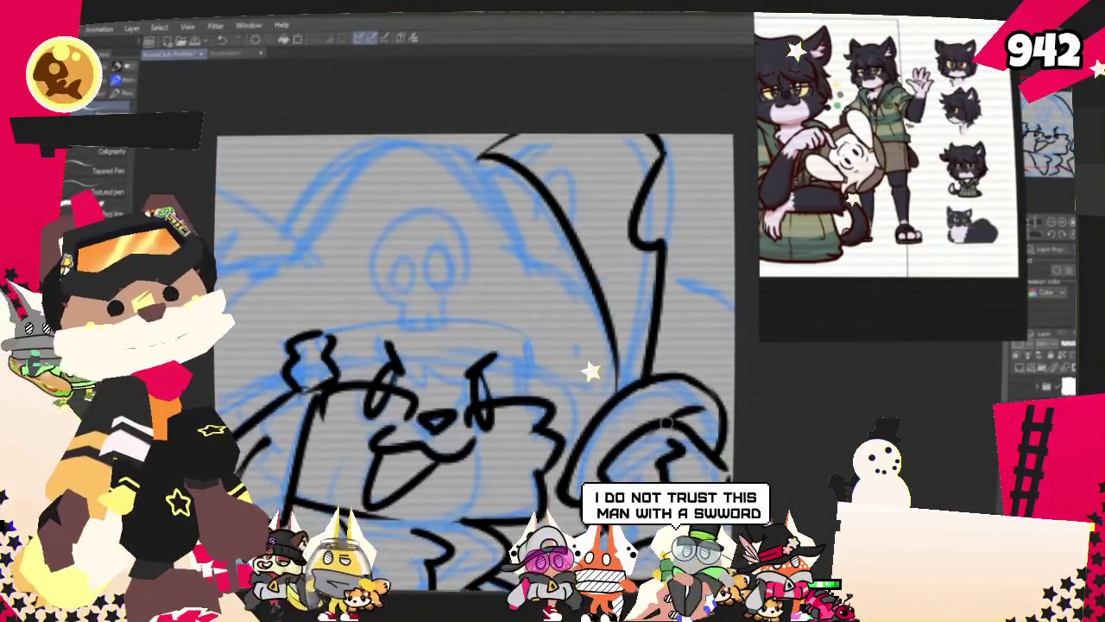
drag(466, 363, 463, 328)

• • • • •

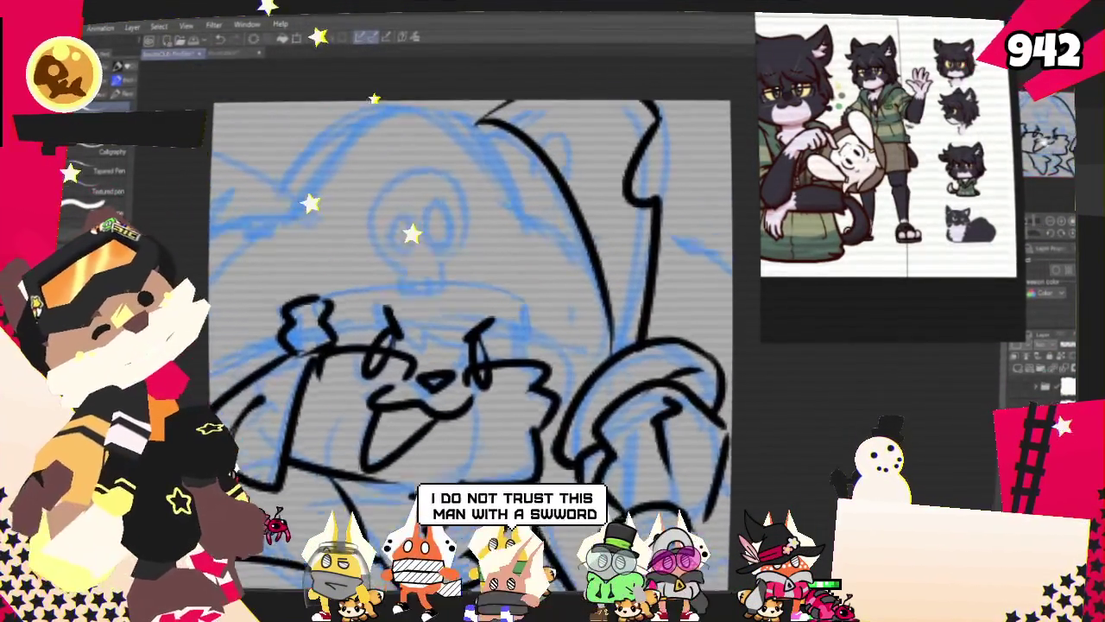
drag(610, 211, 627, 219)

• • • • •

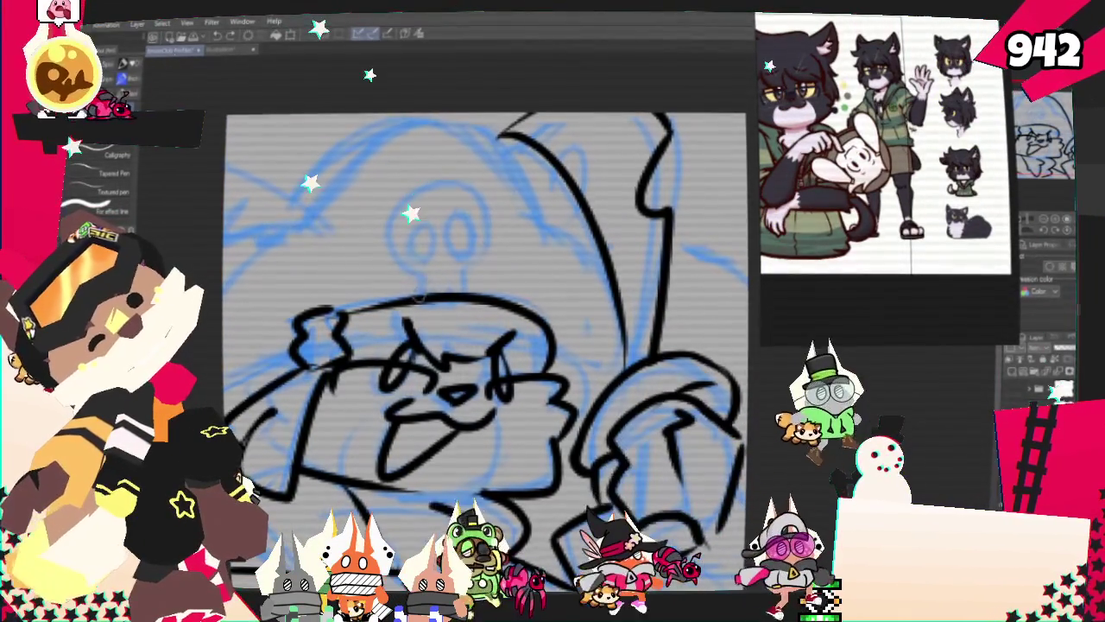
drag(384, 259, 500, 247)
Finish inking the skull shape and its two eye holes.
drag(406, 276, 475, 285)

• • • • •

* How to complete this task:
Taking the entries above, write out exactly the lines starting with the line containing "Finish inking the" and going on through the line containing "drag(406, 276, 475, 285)", both included, and nothing else.

* Result:
Finish inking the skull shape and its two eye holes.
drag(406, 276, 475, 285)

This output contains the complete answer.